How to caculate the Precision,Extraction recovery or Matrix effect with skyline? kaylee xu  2020-02-11 21:08
 

Dear skyline team,

Q1: Recently, I am using Skyline for small molecular quantitative analysis. At methodological validation, I don't know how to calculated the Precision, Extraction recovery or Matrix effect with Skyline? Can you give me some steps?

Q2: If I build 10 compounds' calibrations at a time with different concentrations, eg. Compound-1( 1, 2, 5, 10, 20, 50, 100ng/mL),compound-2(2,4,10,20,40,100,200ng/mL) et.al. How to enter the concentration of these different compounds in the skyline?

Q3.What does these black error bar mean? Please see attach file.

Q4:Can I quantity one analyte in unknow samples with other analyte's standard curve line ? For example, I want quantity SM18:1 in unknown samples with SM18:1(d9)'s standard curve line.

Thank You!

Kaylee

 
 
Mike MacCoss responded:  2020-02-11 21:38

Hi Kaylee,
I will try and answer your questions one by one.

Q1: I'm not entirely sure how to answer your question.
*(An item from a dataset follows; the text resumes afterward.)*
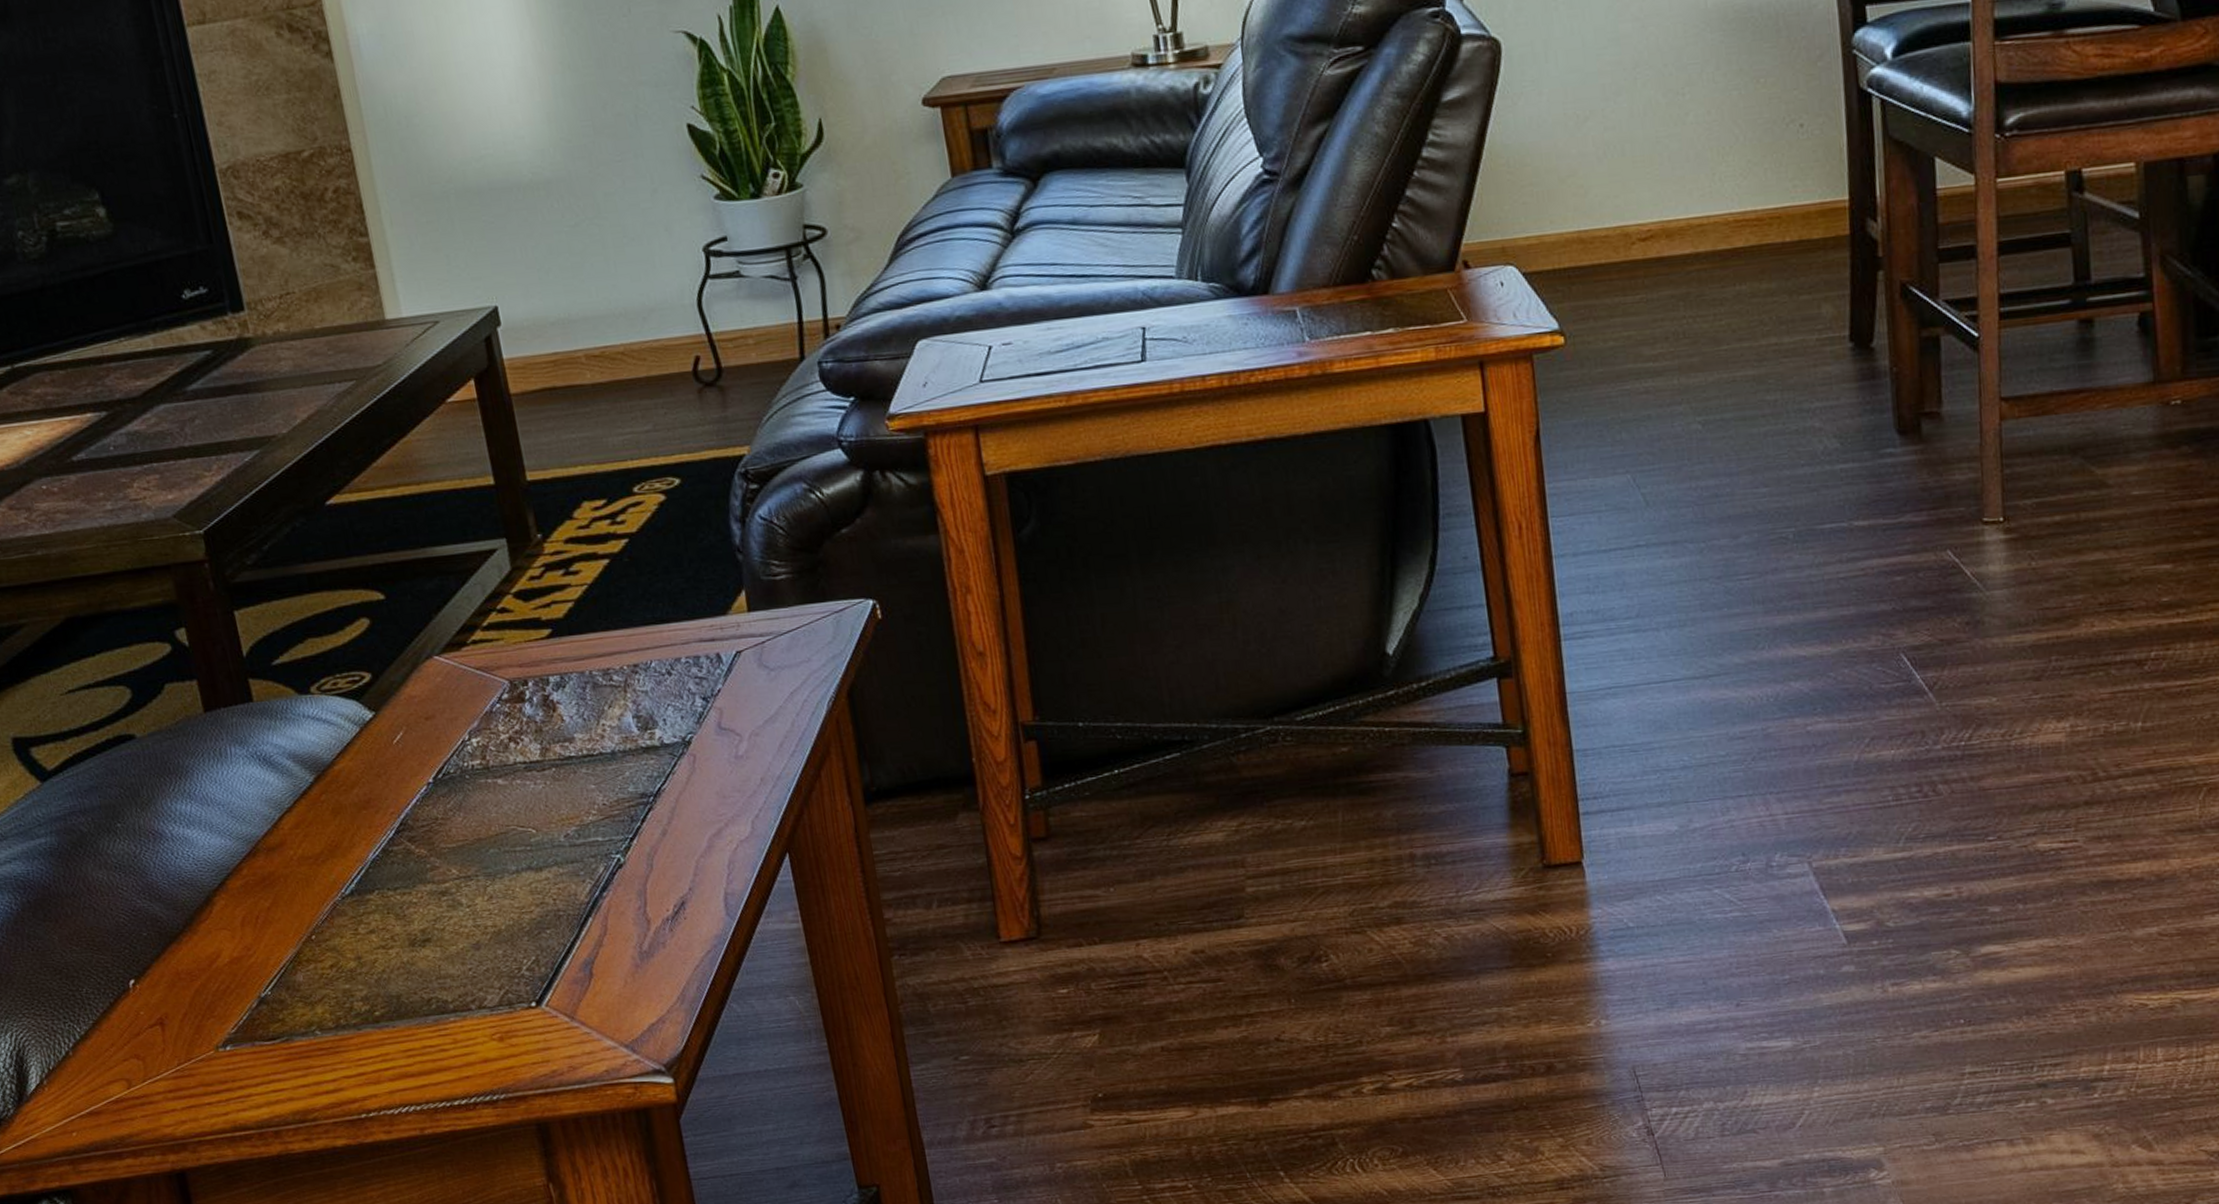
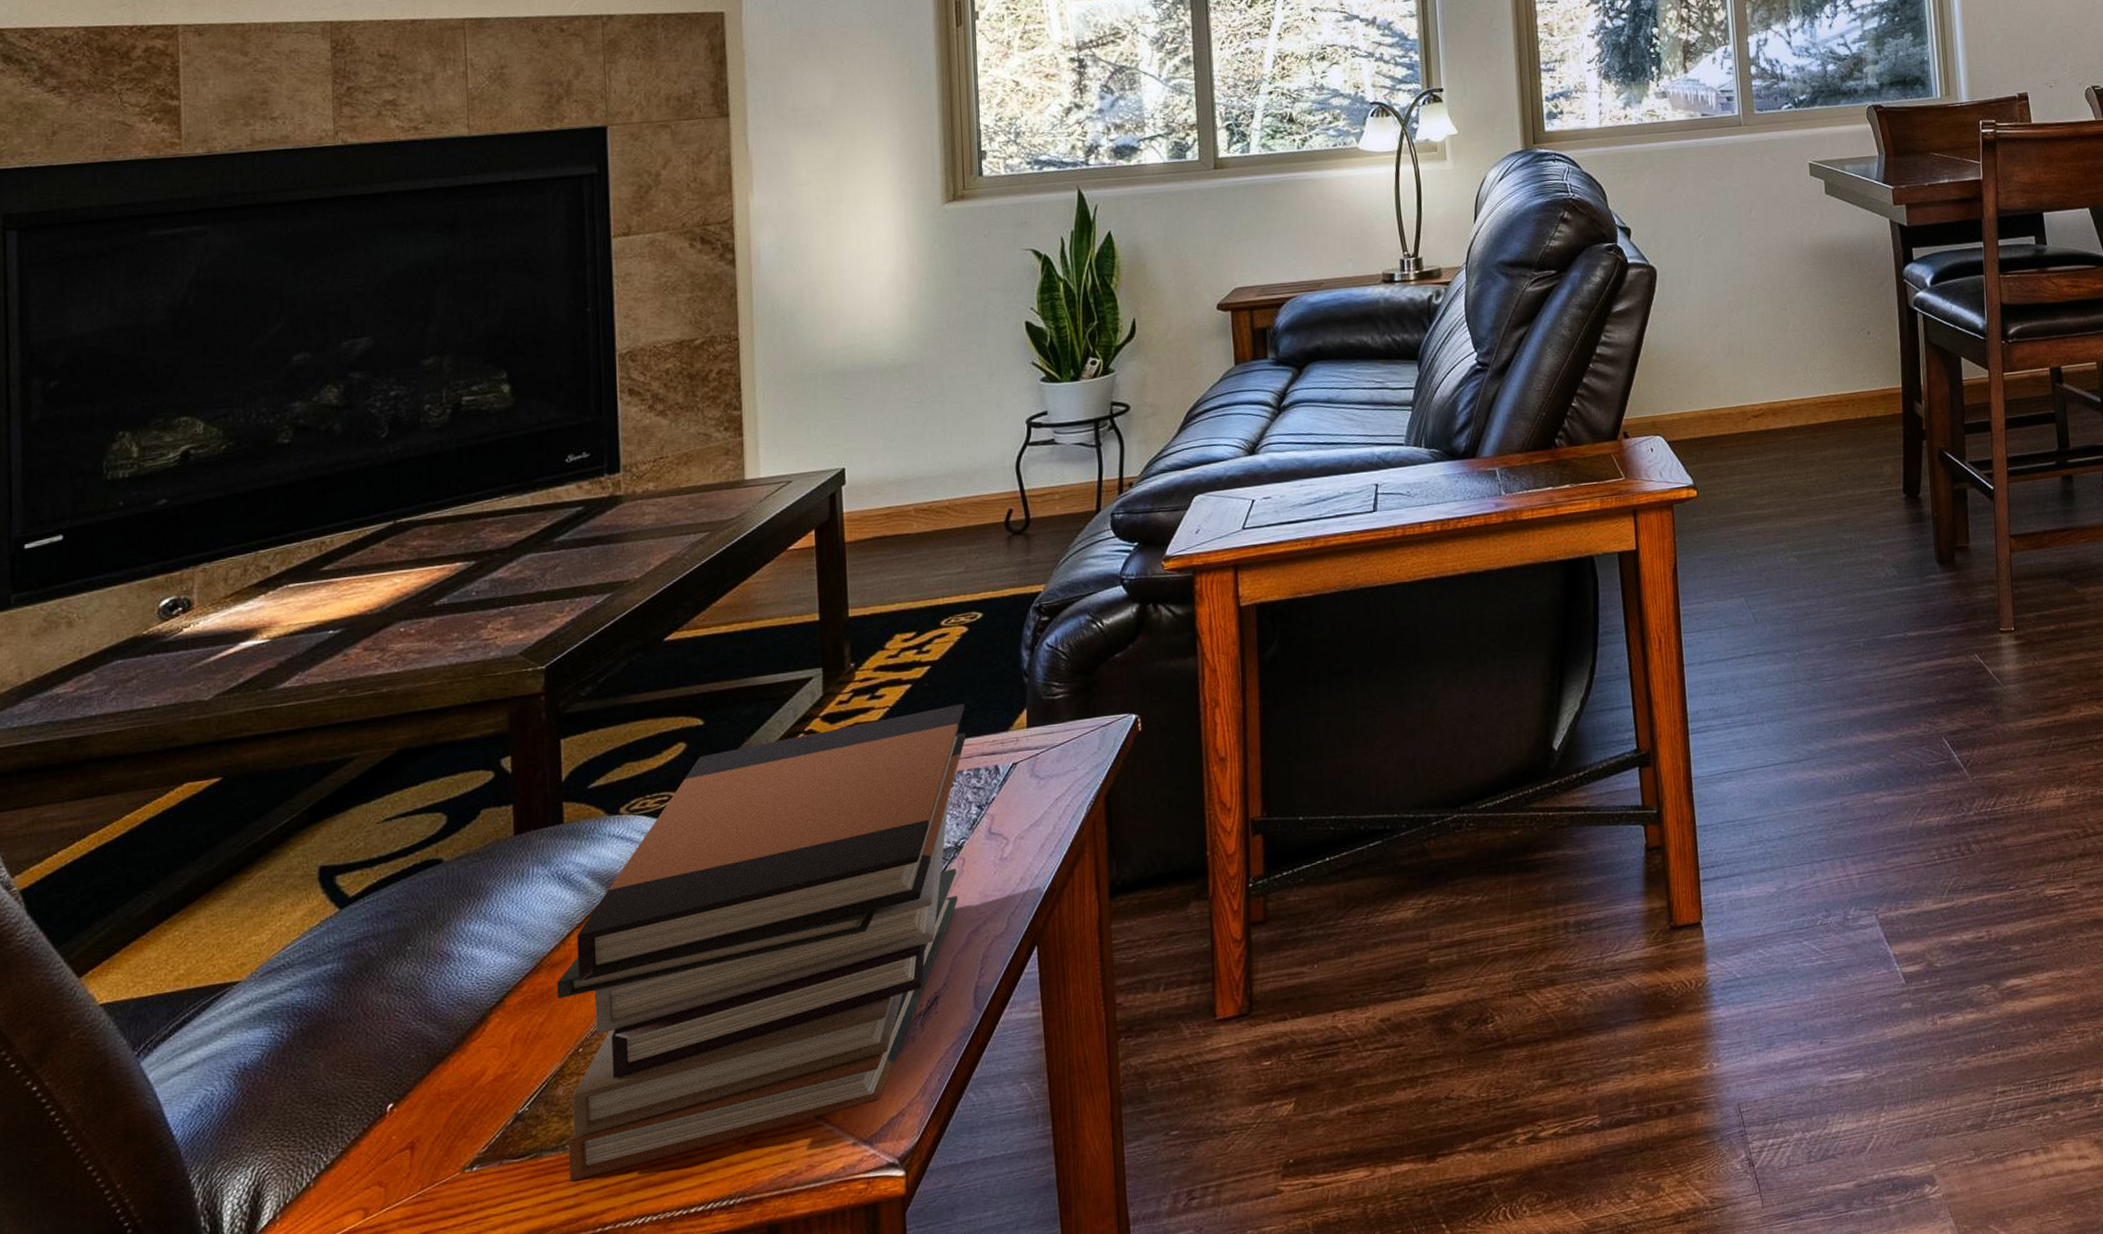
book stack: none [276,582,694,1067] -> present [556,703,966,1182]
I don't think this question is really for Skyline. There are lots of reports that you can generate in Skyline. Using measured peak areas from replicate measurements you can calculate the precision as a standard deviation. The extraction recovery will require adding in a known amount of material and then assessing recovery of the spiked analyte. For matrix effects you would spike in common interferences and measure the concentration with and without the spiked interferent. None of these have anything to do with Skyline itself.
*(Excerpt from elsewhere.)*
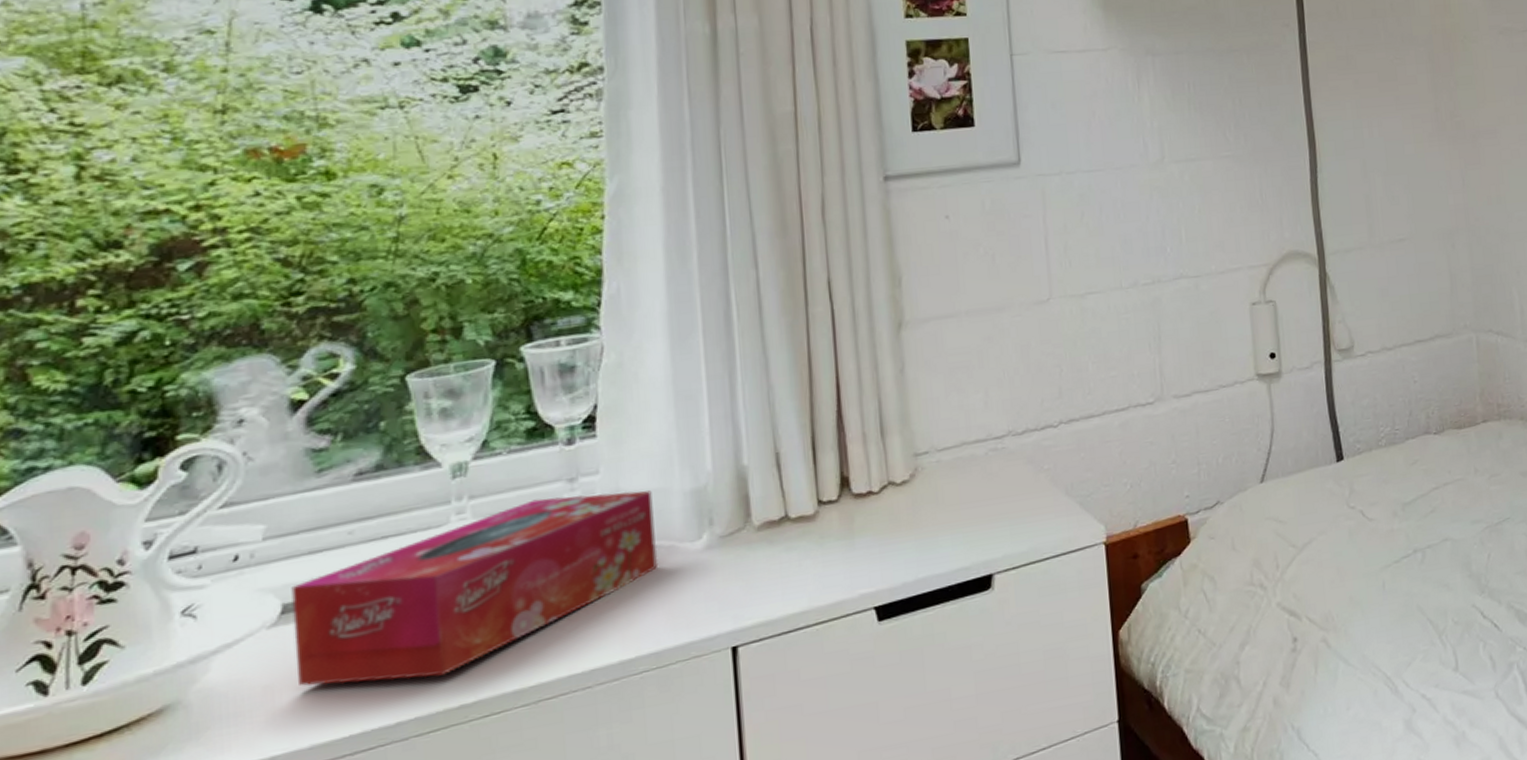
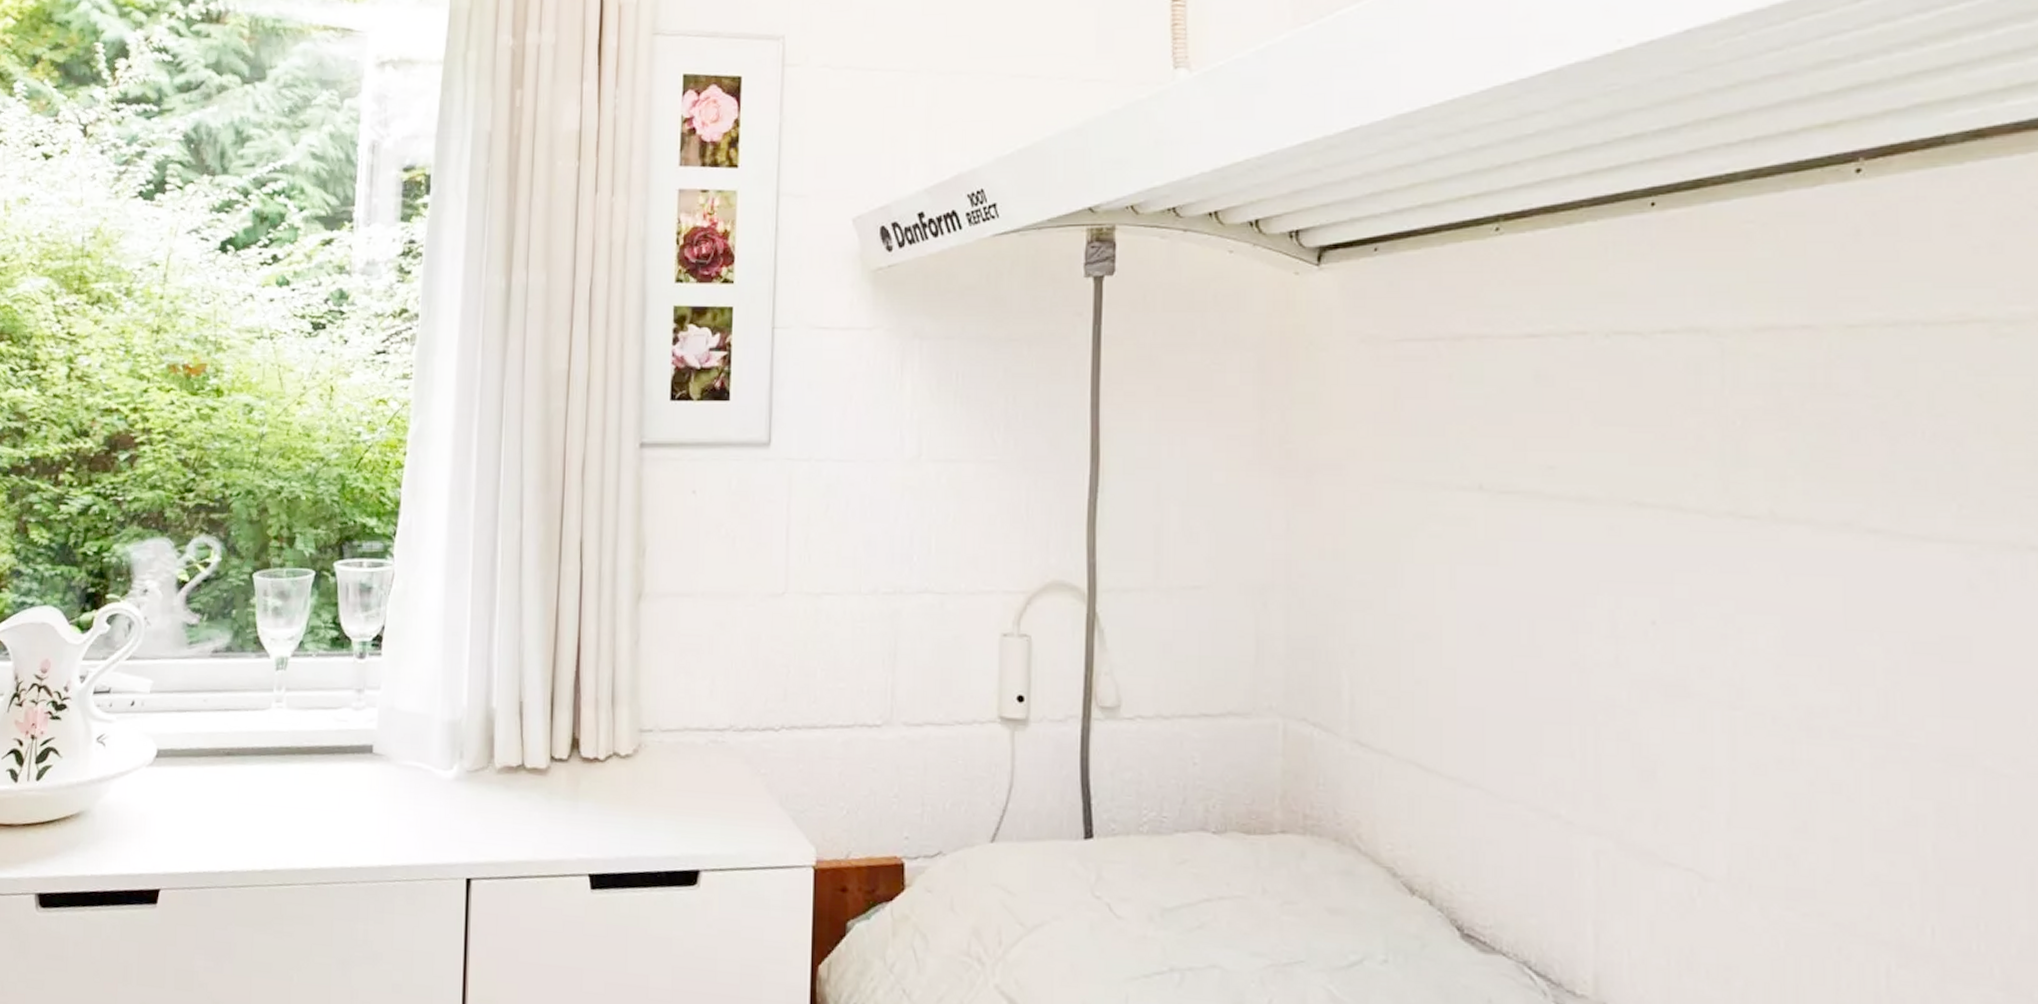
tissue box: present [291,490,659,686] -> none [161,702,418,840]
Q2: You might want to look at some of the tutorials and webinars. https://skyline.ms/wiki/home/software/Skyline/page.view?name=tutorial_small_quant
and https://skyline.ms/project/home/software/Skyline/events/2016 Webinars/Webinar 13/begin.view?
and https://skyline.ms/_webdav/home/software/Skyline/@files/tutorials/AbsoluteQuant-3_5.pdf

Q3: Width at half maximum.

Q4: It looks like you might be asking if you can use a stable isotope labeled internal standard to calibrate an unlabeled analyte. Yes you can use a stable isotope labeled internal standard as a single point calibrator.

-Mike

 
Nick Shulman responded:  2020-02-11 21:47
A couple of things to add to Mike's answer:

Q2: If one of your compounds was spiked in at twice the concentration as another compound, you would fill in the "Analyte Concentration" for each of the replicates with the smaller of the two concentrations (1, 2, 5, 10, 20, 50, 100)
Then, you would specify that the "Concentration Multiplier" of the more concentrated compound is "2".
The "Concentration Multiplier" column can be found in the Document Grid at:
Molecule Lists > Molecules > Concentration Multiplier

Q4: I do not believe that Skyline has any features to make it easy to use one molecule's calibration curve with some other molecule. This is a calculation that you would need to do yourself in some other tool such as Microsoft Excel.